BY JUSTIN SABATA
The pandemic situation in Ellis County appears to be improving. According to county health director, Jason Kennedy, reported COVID-19 numbers have returned to where they were prior to the holiday-related spike in early July. Five new cases were reported from the weekend, with 12 active cases and two hospitalizations in the county.
“We need people to still make good decisions,” Kennedy said. “Not gathering in groups is really the biggest thing.”
Nearly 1,100 new cases were reported statewide over the weekend. Commissioner Dean Haselhorst raised the question of testing statistics in Ellis County.
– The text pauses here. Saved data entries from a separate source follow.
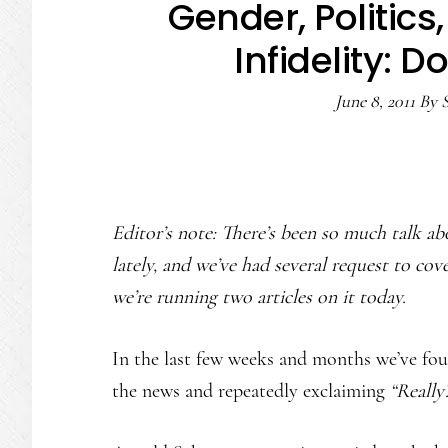
Gender, Politics
Infidelity: D
June 8, 2011
By
S
Editor’s note: There’s been so much talk ab
lately, and we’ve had several request to cove
we’re running two articles on it today.
In the last few weeks and months we’ve fo
the news and repeatedly exclaiming
“Really?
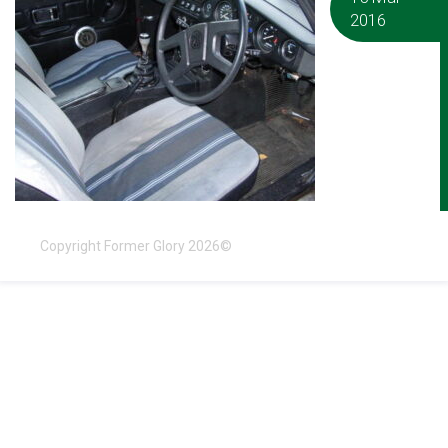
2016
Copyright Former Glory 2026©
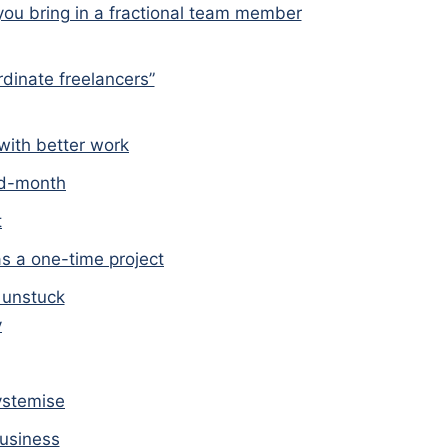
you bring in a fractional team member
dinate freelancers”
with better work
id-month
t
as a one-time project
 unstuck
y
ystemise
business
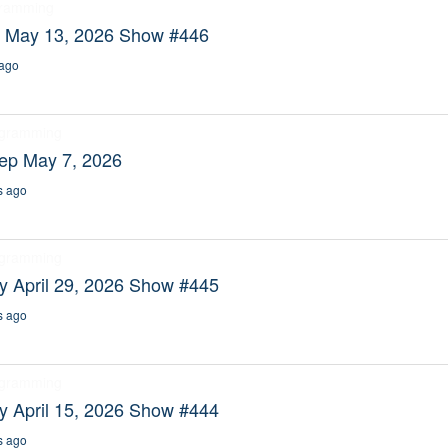
gramming
y May 13, 2026 Show #446
ago
ogramming
eep May 7, 2026
s ago
ogramming
y April 29, 2026 Show #445
s ago
ogramming
y April 15, 2026 Show #444
s ago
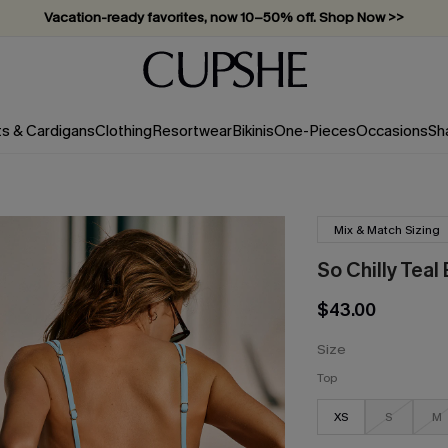
Vacation-ready favorites, now 10–50% off. Shop Now >>
Subscribe & enjoy 15% off — no minimum required!
ts & Cardigans
Clothing
Resortwear
Bikinis
One-Pieces
Occasions
Sh
Mix & Match Sizing
So Chilly Teal 
$43.00
Size
Top
XS
S
M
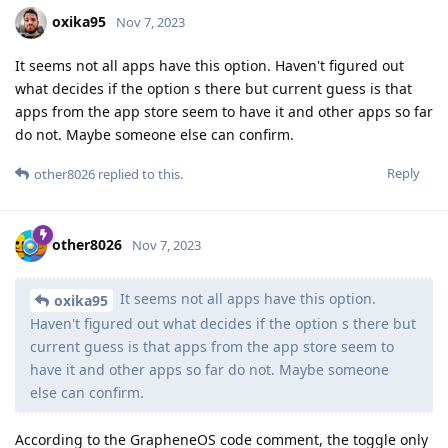
oxika95
Nov 7, 2023
It seems not all apps have this option. Haven't figured out
what decides if the option s there but current guess is that
apps from the app store seem to have it and other apps so far
do not. Maybe someone else can confirm.
Reply
other8026
replied to this.
other8026
Nov 7, 2023
It seems not all apps have this option.
oxika95
Haven't figured out what decides if the option s there but
current guess is that apps from the app store seem to
have it and other apps so far do not. Maybe someone
else can confirm.
According to the GrapheneOS code comment, the toggle only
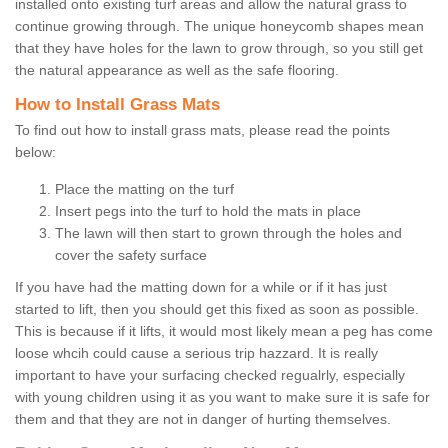
installed onto existing turf areas and allow the natural grass to
continue growing through. The unique honeycomb shapes mean
that they have holes for the lawn to grow through, so you still get
the natural appearance as well as the safe flooring.
How to Install Grass Mats
To find out how to install grass mats, please read the points
below:
Place the matting on the turf
Insert pegs into the turf to hold the mats in place
The lawn will then start to grown through the holes and
cover the safety surface
If you have had the matting down for a while or if it has just
started to lift, then you should get this fixed as soon as possible.
This is because if it lifts, it would most likely mean a peg has come
loose whcih could cause a serious trip hazzard. It is really
important to have your surfacing checked regualrly, especially
with young children using it as you want to make sure it is safe for
them and that they are not in danger of hurting themselves.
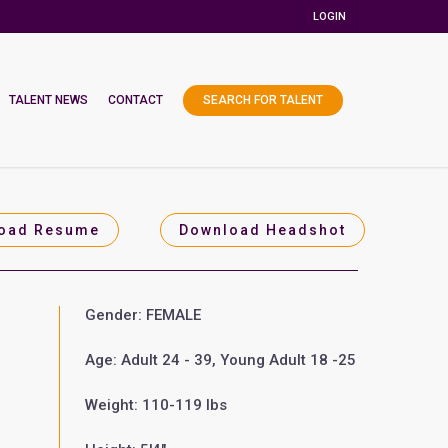
LOGIN
TALENT NEWS
CONTACT
SEARCH FOR TALENT
oad Resume
Download Headshot
Gender: FEMALE
Age: Adult 24 - 39, Young Adult 18 -25
Weight: 110-119 lbs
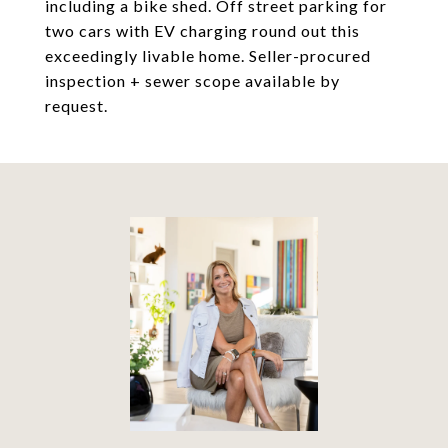
including a bike shed. Off street parking for
two cars with EV charging round out this
exceedingly livable home. Seller-procured
inspection + sewer scope available by
request.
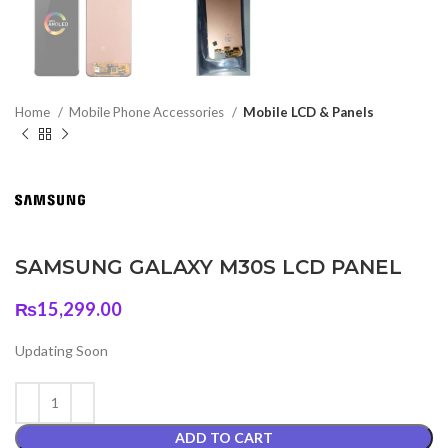
Home
Mobile Phone Accessories
Mobile LCD & Panels
SAMSUNG GALAXY M30S LCD PANEL
₨
15,299.00
Updating Soon
ADD TO CART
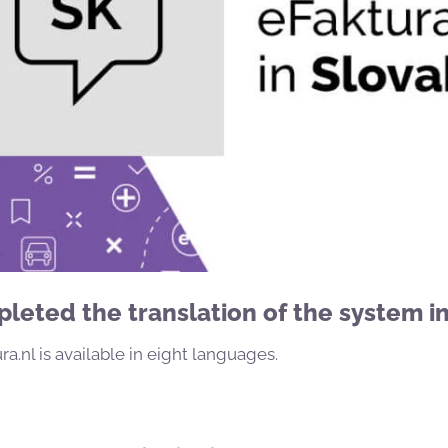
eted the translation of the system in
a.nl is available in eight languages.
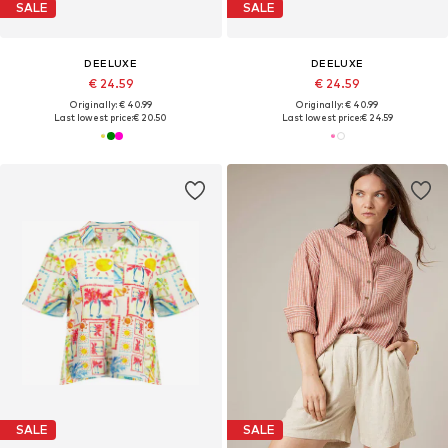
SALE
SALE
DEELUXE
DEELUXE
€ 24.59
€ 24.59
Originally: € 40.99
Originally: € 40.99
Last lowest price:
€ 20.50
Last lowest price:
€ 24.59
SALE
SALE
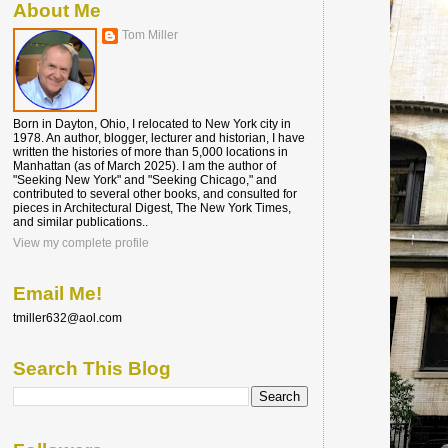
About Me
Tom Miller
Born in Dayton, Ohio, I relocated to New York city in
1978. An author, blogger, lecturer and historian, I have
written the histories of more than 5,000 locations in
Manhattan (as of March 2025). I am the author of
"Seeking New York" and "Seeking Chicago," and
contributed to several other books, and consulted for
pieces in Architectural Digest, The New York Times,
and similar publications..
View my complete profile
Email Me!
tmiller632@aol.com
Search This Blog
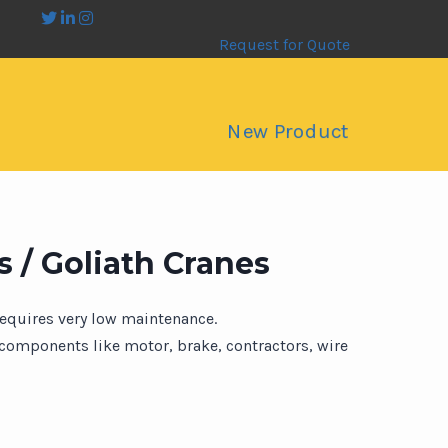
Request for Quote
New Product
 / Goliath Cranes
requires very low maintenance.
omponents like motor, brake, contractors, wire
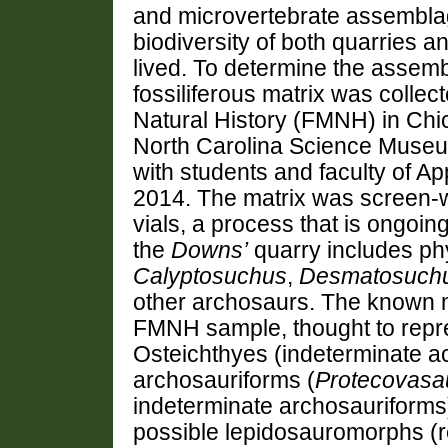
and microvertebrate assemblag
biodiversity of both quarries 
lived. To determine the assem
fossiliferous matrix was collec
Natural History (FMNH) in Chi
North Carolina Science Museum
with students and faculty of Ap
2014. The matrix was screen-w
vials, a process that is ongoi
the
Downs’
quarry includes ph
Calyptosuchus
,
Desmatosuch
other archosaurs. The known 
FMNH sample, thought to repre
Osteichthyes (indeterminate a
archosauriforms (
Protecovasa
indeterminate archosauriforms)
possible lepidosauromorphs (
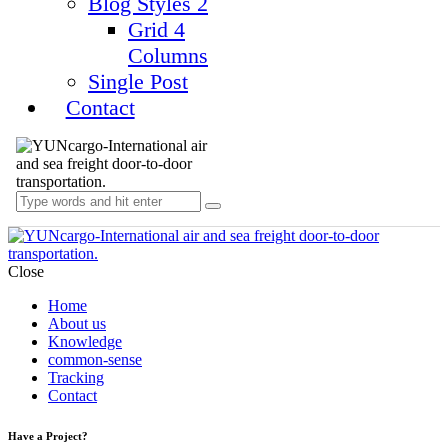
Blog Styles 2
Grid 4
Columns
Single Post
Contact
Close
Home
About us
Knowledge
common-sense
Tracking
Contact
Have a Project?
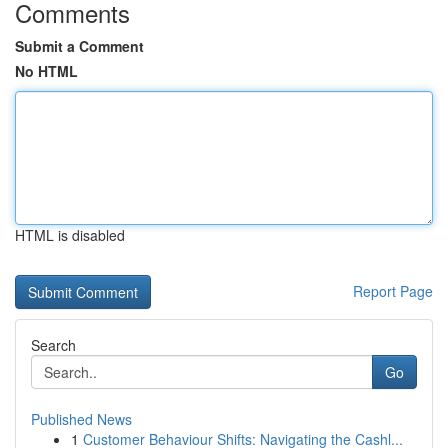
Comments
Submit a Comment
No HTML
HTML is disabled
Report Page
Search
Go
Published News
1
Customer Behaviour Shifts: Navigating the Cashl...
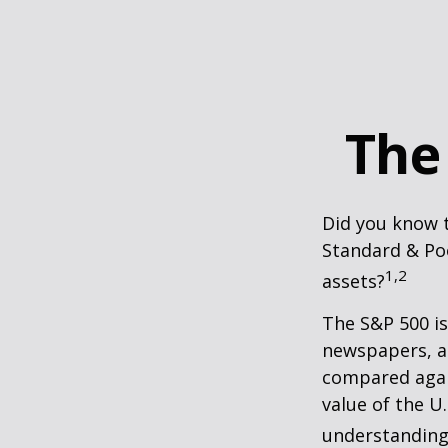
The
Did you know t
Standard & Poo
1,2
assets?
The S&P 500 is
newspapers, an
compared again
value of the U
understanding 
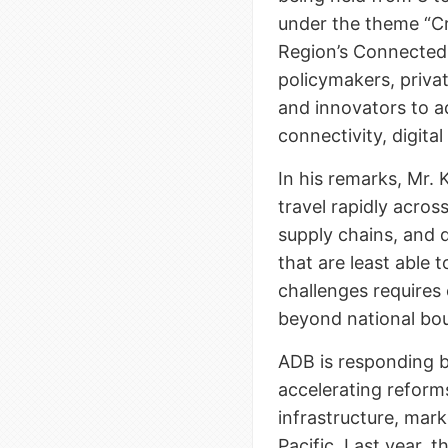
under the theme “C
Region’s Connected 
policymakers, priva
and innovators to ad
connectivity, digita
In his remarks, Mr
travel rapidly acro
supply chains, and 
that are least able
challenges requires 
beyond national bou
ADB is responding b
accelerating reforms
infrastructure, mark
Pacific. Last year, t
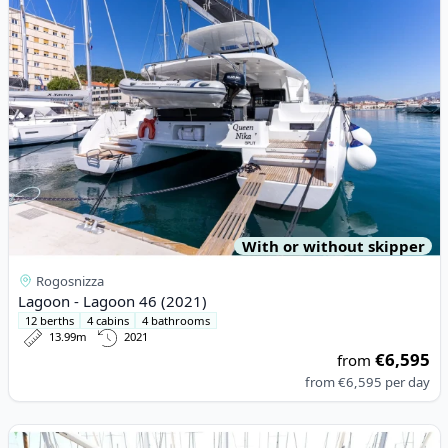
With or without skipper
Rogosnizza
Lagoon - Lagoon 46 (2021)
12 berths
4 cabins
4 bathrooms
13.99m
2021
€6,595
from
from
€6,595
per day
View details for Elan - Elan Impression 40.1 (2023)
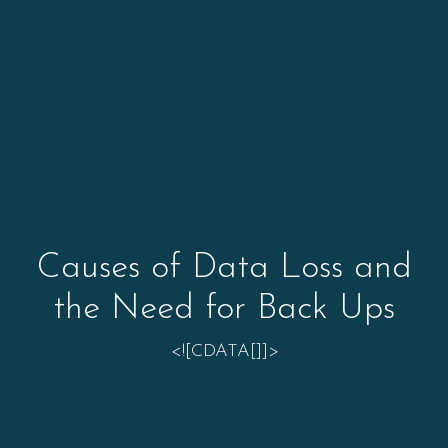
Causes of Data Loss and
the Need for Back Ups
<![CDATA[]]>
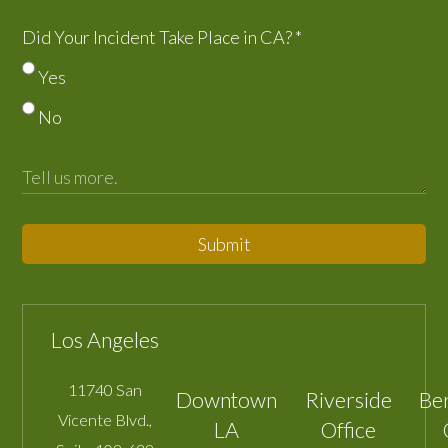
Did Your Incident Take Place in CA?
*
Yes
No
Submit
Los Angeles
11740 San
Downtown
Riverside
Be
Vicente Blvd.,
LA
Office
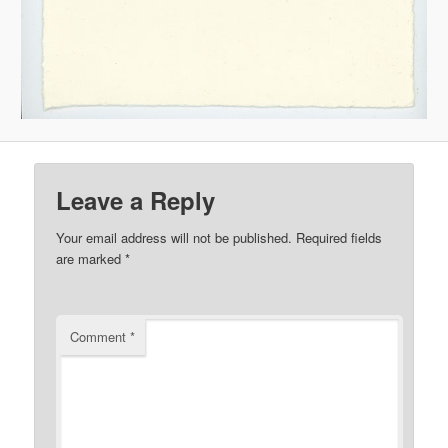
Leave a Reply
Your email address will not be published.
Required fields
are marked
*
Comment
*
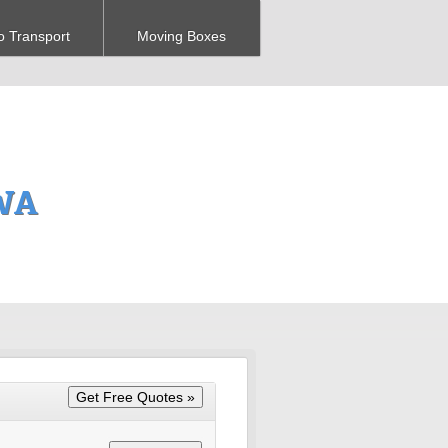
o Transport
Moving Boxes
 WA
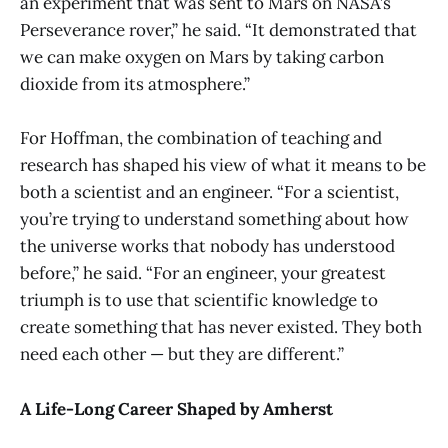
an experiment that was sent to Mars on NASA’s
Perseverance rover,” he said. “It demonstrated that
we can make oxygen on Mars by taking carbon
dioxide from its atmosphere.”
For Hoffman, the combination of teaching and
research has shaped his view of what it means to be
both a scientist and an engineer. “For a scientist,
you’re trying to understand something about how
the universe works that nobody has understood
before,” he said. “For an engineer, your greatest
triumph is to use that scientific knowledge to
create something that has never existed. They both
need each other — but they are different.”
A Life-Long Career Shaped by Amherst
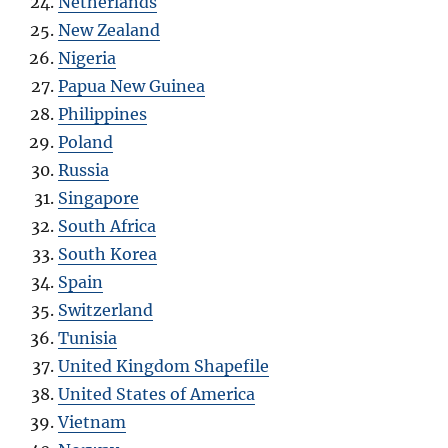
Netherlands
New Zealand
Nigeria
Papua New Guinea
Philippines
Poland
Russia
Singapore
South Africa
South Korea
Spain
Switzerland
Tunisia
United Kingdom Shapefile
United States of America
Vietnam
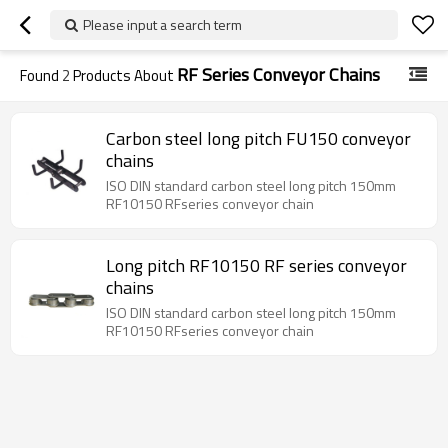
Please input a search term
RF Series Conveyor Chains
Found
2
Products About
Carbon steel long pitch FU150 conveyor
chains
ISO DIN standard carbon steel long pitch 150mm
RF10150 RFseries conveyor chain
Long pitch RF10150 RF series conveyor
chains
ISO DIN standard carbon steel long pitch 150mm
RF10150 RFseries conveyor chain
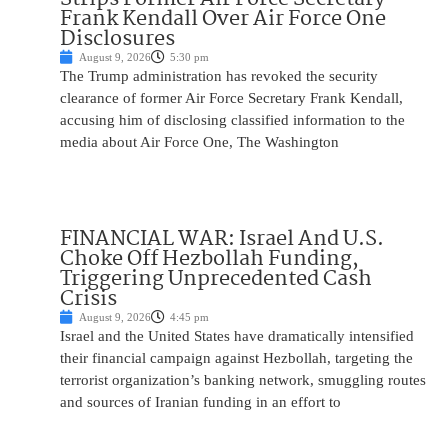
Frank Kendall Over Air Force One
Disclosures
August 9, 2026
5:30 pm
The Trump administration has revoked the security
clearance of former Air Force Secretary Frank Kendall,
accusing him of disclosing classified information to the
media about Air Force One, The Washington
FINANCIAL WAR: Israel And U.S.
Choke Off Hezbollah Funding,
Triggering Unprecedented Cash
Crisis
August 9, 2026
4:45 pm
Israel and the United States have dramatically intensified
their financial campaign against Hezbollah, targeting the
terrorist organization’s banking network, smuggling routes
and sources of Iranian funding in an effort to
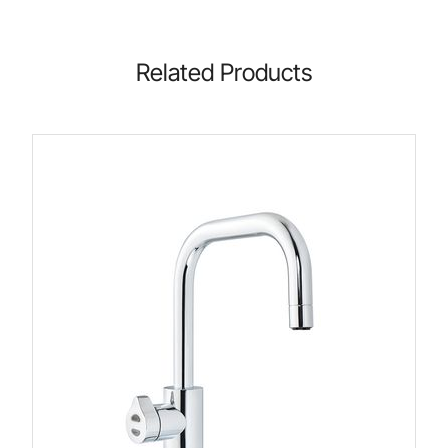
Related Products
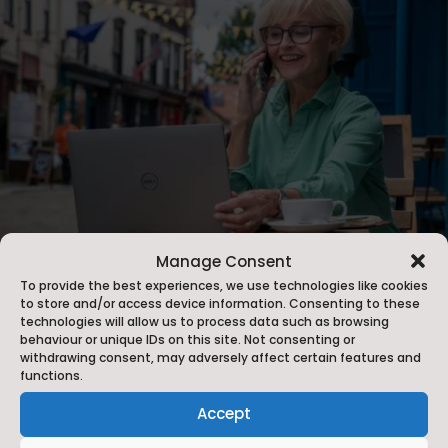
Manage Consent
To provide the best experiences, we use technologies like cookies
to store and/or access device information. Consenting to these
Meet North Yorkshire
technologies will allow us to process data such as browsing
behaviour or unique IDs on this site. Not consenting or
Venue Guide
withdrawing consent, may adversely affect certain features and
functions.
The
Meet North Yorkshire
team attend key trade
Accept
shows such as The Meeting Show and the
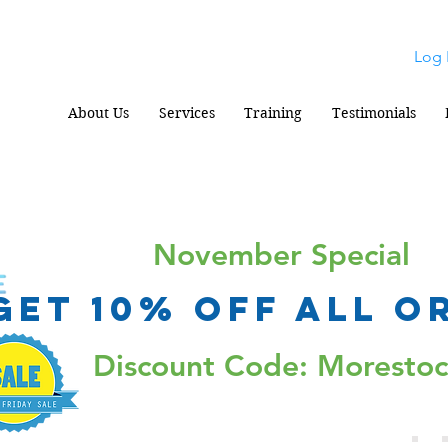
Log 
About Us
Services
Training
Testimonials
November Special
Get 10% Off all o
Discount Code: Moresto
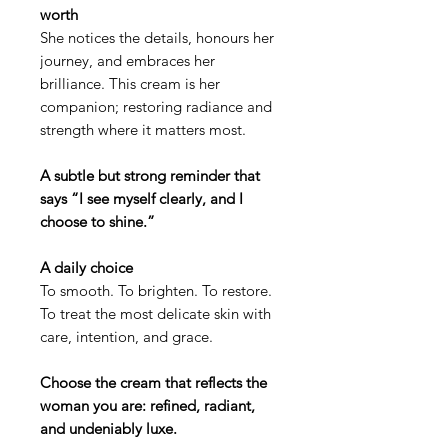
worth
She notices the details, honours her
journey, and embraces her
brilliance. This cream is her
companion; restoring radiance and
strength where it matters most.
A subtle but strong reminder that
says “I see myself clearly, and I
choose to shine.”
A daily choice
To smooth. To brighten. To restore.
To treat the most delicate skin with
care, intention, and grace.
Choose the cream that reflects the
woman you are: refined, radiant,
and undeniably luxe.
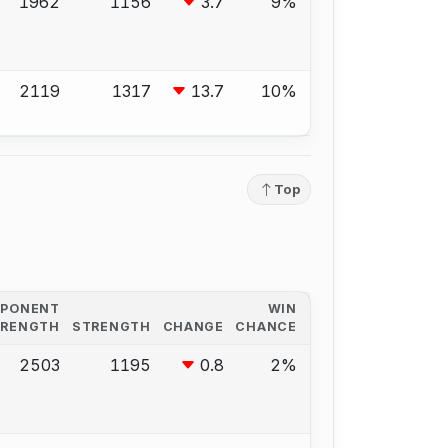
1962
1156
3.7
9%
2119
1317
13.7
10%
Top
PPONENT
WIN
TRENGTH
STRENGTH
CHANGE
CHANCE
2503
1195
0.8
2%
As of August 10, there have been 2,780 reported COVID tests in the county, roughly 9% of the population of Ellis County.
According to Kennedy, the Kansas Department of Health and Environment encourages testing only when the person has similar symptoms, unless the person is at a greater risk to the virus.
“The KDHE is actually still not recommending asymptomatic testing,” Kennedy said. “We will do asymptomatic testing for certain cohort populations.”
These populations include first responders and long-term care residents.
Commissioner Dustin Roths asked Kennedy how these numbers compare to other counties in the state, more specifically, the peer counties surrounding Ellis County.
“We’re still significantly lower than most of the counties based on population density,” Kennedy said.
Ellis County is currently ranked 23rd out of 105 counties in total COVID cases, according to the New York Times.
Commissioner Butch Schlyer was concerned with the COVID testing situation once cold and flu season hits the community. Kennedy stated that the decision to test will continue to be left to the resident’s physician.
“The best thing we can do is let doctors be doctors, and try to figure that out,” Kennedy said.
The mask mandate for Hays is scheduled to end August 31, a week before Labor Day. The decrease in COVID cases in Ellis County, according to Kennedy, began between the period of July 19th and July 22nd, five-to-eight days before the mandate was in place July 27th. These numbers have continued to decrease since the mandate, but more data is still needed to determine the overall effectiveness of mask mitigation.
“As you go with mitigating measures, your hope is that they compound and they continue to make bigger increases,” Kennedy said. “But you also can’t really look at the data until you’re looking back, so you have to be at the end of that (latency) period to really look back on the data.”